List of tasks.
**a)** In the blog comments, what does the blog owner say about writing more posts of this type?
**b)** Write the next part of the blog comments, picking up after the last comment shown.

----- Source passage -----

I'm going to go find a box of Kleenex now.
Blimey. It's remarkable that you managed to turn it all around. I was going to say "Well done" but that sounds like a clumsy arse of a thing to say. But really, when I try to come up with something else I find I do really mean "well done". That's a hard road that you had to walk to get to here and it sound like it was pissing down hard rain on you mentally the whole way. With rocks in it and stuff. Bloody hell, that image of a wee boy poking his crusty eyes with the stripped down bone of his finger will be staying with me for a bit.
So. Well flippin' done on getting to where you are and not sounding like the angriest man in the town.
I'm curious and I want to ask where your mother was when your father was beating you and your brothers up? Was he heavy-handed with her too? Forgive me if that's just impertinent and rude. I know things are never quite as simple as the question implies. Feel wildly free to tell me to fuck right off with my nosy questions; I'll consider it my just desserts if these questions cross any lines.
Lordy, I was going to apologize for starting a family feud...but Slagamous played peacekeeper beautiful-like.
Though I could settle the whole thing by getting one a Rascal and the other a Hoverround. You could chicken race.
Hi Skinny, I hope I didn’t lose one of your comments, beta has been acting up a bit so it is possible.
I don’t think I’ll be writing any more of these types of posts, at least in the foreseeable future. I’ve done all I can do in the way of venting and it’s a pretty rough trip anyway. Maybe some good will come from hanging the ugly truth out there. I’m pretty vocal in my regular life about abuse and neglect but I try not to be a bore about it. Btw, thanks as always for your kind words.
Hi Janna, welcome to my blog. It probably seems a little over the top reading them all back to back. I’m actually not the type of person to dwell on the past but this is a blog and blogs do make it easy to do that. I’ll post something a little less weighty next time around. I think I’m ready to do some laughing anyway.

----- Information provided -----

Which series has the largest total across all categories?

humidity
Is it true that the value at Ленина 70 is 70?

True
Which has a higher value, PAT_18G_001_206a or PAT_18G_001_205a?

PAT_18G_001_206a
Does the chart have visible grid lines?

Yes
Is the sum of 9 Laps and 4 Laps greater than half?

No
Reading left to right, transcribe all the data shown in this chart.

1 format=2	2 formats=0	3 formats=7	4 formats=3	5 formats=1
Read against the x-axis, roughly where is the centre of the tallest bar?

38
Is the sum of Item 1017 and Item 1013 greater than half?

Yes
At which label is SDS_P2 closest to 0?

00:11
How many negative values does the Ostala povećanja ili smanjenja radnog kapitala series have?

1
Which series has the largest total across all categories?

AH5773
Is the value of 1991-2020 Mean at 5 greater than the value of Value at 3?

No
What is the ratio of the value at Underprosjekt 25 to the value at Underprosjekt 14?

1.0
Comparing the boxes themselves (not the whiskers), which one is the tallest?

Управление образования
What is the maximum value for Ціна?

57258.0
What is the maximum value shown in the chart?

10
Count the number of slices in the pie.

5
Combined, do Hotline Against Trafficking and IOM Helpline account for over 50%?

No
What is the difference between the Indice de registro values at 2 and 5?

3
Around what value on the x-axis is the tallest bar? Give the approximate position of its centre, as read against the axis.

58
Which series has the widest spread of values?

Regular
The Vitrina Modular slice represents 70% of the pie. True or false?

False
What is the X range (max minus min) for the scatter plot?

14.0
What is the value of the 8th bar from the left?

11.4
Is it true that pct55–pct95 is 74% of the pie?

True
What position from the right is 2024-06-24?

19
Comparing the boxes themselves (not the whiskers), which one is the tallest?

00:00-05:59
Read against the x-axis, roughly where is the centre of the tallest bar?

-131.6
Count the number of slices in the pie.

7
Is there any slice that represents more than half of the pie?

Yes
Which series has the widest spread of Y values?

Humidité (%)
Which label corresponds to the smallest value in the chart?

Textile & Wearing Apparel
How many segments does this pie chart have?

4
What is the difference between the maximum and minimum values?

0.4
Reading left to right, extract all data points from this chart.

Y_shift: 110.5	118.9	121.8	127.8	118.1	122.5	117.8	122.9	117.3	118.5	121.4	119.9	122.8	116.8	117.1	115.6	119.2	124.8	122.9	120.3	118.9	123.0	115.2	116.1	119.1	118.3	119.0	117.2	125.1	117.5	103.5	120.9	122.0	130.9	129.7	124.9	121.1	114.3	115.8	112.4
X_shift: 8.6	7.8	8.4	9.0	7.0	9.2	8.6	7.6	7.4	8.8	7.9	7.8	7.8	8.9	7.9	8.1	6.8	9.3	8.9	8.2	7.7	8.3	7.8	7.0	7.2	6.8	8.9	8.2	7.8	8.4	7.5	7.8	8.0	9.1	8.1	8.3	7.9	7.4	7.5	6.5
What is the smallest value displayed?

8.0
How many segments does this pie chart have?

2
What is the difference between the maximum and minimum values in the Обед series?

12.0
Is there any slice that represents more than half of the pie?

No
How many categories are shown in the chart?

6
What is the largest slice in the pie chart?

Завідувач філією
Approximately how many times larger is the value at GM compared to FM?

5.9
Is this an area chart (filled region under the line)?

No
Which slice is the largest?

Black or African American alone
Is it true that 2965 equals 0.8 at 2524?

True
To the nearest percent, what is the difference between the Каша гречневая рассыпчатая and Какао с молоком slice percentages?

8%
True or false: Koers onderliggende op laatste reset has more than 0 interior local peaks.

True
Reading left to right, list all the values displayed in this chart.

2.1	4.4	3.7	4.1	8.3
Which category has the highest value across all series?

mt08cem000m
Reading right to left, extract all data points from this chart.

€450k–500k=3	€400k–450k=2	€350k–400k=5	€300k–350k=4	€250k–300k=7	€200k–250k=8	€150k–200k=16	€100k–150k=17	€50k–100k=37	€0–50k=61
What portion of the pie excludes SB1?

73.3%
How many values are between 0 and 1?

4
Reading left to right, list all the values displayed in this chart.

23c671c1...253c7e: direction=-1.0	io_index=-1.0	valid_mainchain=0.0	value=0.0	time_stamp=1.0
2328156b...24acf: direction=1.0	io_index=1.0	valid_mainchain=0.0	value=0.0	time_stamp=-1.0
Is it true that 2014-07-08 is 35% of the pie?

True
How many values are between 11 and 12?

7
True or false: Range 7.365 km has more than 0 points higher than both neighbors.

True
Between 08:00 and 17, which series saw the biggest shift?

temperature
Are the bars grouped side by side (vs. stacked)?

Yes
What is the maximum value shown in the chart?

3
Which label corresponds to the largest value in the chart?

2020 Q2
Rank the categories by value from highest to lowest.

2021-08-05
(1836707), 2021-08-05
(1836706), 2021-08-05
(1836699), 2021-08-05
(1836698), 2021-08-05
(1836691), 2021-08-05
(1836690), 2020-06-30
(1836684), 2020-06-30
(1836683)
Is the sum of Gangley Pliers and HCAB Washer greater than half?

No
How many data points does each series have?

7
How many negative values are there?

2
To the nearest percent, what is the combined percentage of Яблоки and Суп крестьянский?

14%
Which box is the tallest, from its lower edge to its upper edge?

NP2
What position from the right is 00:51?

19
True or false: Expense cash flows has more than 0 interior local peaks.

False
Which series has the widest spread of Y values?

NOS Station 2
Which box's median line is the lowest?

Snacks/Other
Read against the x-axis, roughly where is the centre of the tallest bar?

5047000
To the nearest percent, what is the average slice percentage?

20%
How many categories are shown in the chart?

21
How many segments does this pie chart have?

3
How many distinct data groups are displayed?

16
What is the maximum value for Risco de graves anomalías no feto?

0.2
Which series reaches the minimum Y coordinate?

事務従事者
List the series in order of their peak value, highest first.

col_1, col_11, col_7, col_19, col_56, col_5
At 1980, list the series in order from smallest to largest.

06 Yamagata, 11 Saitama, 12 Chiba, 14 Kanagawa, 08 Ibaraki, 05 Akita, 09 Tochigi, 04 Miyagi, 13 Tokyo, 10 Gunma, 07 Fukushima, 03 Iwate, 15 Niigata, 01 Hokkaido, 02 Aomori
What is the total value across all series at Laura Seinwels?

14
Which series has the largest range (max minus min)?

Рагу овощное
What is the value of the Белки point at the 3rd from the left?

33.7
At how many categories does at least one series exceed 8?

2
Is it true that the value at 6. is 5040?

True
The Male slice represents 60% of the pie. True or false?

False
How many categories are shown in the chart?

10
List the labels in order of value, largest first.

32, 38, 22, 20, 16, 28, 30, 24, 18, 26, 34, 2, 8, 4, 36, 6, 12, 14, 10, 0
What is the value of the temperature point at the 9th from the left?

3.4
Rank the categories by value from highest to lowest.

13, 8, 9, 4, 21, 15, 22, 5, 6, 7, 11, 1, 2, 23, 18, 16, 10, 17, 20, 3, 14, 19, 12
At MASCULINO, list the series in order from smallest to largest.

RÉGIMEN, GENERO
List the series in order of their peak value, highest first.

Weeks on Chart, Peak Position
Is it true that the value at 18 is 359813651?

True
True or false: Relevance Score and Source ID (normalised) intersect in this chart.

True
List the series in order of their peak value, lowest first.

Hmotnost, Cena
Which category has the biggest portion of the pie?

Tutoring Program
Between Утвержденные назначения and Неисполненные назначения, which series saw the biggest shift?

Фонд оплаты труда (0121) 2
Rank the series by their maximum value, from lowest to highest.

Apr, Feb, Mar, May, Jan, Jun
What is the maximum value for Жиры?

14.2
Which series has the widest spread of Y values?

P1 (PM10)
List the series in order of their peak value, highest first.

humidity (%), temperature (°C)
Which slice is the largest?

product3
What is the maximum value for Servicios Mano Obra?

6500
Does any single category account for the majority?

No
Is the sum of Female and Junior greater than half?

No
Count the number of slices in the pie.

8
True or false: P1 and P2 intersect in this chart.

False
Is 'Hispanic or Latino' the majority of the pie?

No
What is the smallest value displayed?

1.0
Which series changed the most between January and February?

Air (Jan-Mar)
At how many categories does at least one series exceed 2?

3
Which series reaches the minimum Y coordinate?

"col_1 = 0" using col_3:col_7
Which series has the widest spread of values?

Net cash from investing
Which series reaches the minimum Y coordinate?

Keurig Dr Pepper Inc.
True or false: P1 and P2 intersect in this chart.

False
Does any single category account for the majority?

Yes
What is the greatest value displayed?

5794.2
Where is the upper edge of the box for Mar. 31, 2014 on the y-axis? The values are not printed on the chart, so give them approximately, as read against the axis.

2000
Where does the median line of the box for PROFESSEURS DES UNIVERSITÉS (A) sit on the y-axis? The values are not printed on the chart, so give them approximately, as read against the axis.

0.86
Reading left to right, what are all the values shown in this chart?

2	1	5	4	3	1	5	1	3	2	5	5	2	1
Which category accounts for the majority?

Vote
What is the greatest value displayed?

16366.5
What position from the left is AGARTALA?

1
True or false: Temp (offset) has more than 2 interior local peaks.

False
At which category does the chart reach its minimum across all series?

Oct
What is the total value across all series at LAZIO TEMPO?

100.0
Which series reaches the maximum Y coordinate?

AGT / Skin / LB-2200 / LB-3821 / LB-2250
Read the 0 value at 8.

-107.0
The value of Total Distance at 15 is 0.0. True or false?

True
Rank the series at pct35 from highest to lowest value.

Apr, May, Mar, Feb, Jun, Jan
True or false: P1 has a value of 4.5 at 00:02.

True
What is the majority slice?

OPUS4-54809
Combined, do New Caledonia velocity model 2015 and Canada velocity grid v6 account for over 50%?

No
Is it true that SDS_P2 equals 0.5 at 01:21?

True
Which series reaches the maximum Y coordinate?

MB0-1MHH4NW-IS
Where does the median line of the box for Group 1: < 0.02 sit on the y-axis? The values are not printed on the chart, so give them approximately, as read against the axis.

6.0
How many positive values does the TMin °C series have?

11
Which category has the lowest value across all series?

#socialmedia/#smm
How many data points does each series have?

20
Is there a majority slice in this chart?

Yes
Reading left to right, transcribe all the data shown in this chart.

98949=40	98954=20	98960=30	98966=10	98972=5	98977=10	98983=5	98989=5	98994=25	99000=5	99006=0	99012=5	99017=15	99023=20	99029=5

-----

Results of the exercise.
**a)** The blog owner says they won't be writing any more of these types of posts, at least in the foreseeable future.

**b)**
Hi Sam, the problem-child-bride, Thank you for your kind words. Your question is a fair one. My mother was raised in an abusive and demeaning environment too. She went into the relationship with my father unit with a severely damaged self image and a very typical West Texas idea of her place in life. While not physically abused as far as I know, she was dominated, manipulated and threatened to great effect. I have a snippet of a memory that I dredge up occasionally. I was maybe six years old, sitting on the edge of my parents bed in the middle of the day, watching my mother reading and scribbling. I clearly remember asking her what she was doing, she answered, “studying shorthand.” I asked her why and she said, “so we won’t have to live like this for the rest of our lives.” She rebuilt herself, built a business from scratch and finally divorced the father unit sometime around my fourteenth birthday. In many ways, her rise from the ashes became a template for how I would live my life.
Hey Kara, you’re going to end up buying a fleet of personal mobility devices if you keep that up. Make mine a hybrid if you don’t mind.
Well, Slaghammer I am captivated. I love the way you write.I have never sat and read a blog post as long as this one, and maybe that's sad, but I don't think so.You seem to be an amalgamation of Garrisson Keelor/Lord of the Rings/Dave Pelzer.My writing seems woefully inadequate compared to yours. Happily there is a place for us all in the Blog World and I shall continue to visit and read. Please don't stop - go with what flows, be it encyclopaedic or not.
Hi Sarah, welcome to my humble blog. I’m glad you were able to put up with my marathon mumblings. Btw, thank you for your kind words but I’m certain that I would barely qualify to polish the boots of the authors you mentioned. Of course, that will not stop me from printing your accolades on hundreds of letter-sized sheets of paper and then using them as wallpaper in my little computer room. ;-)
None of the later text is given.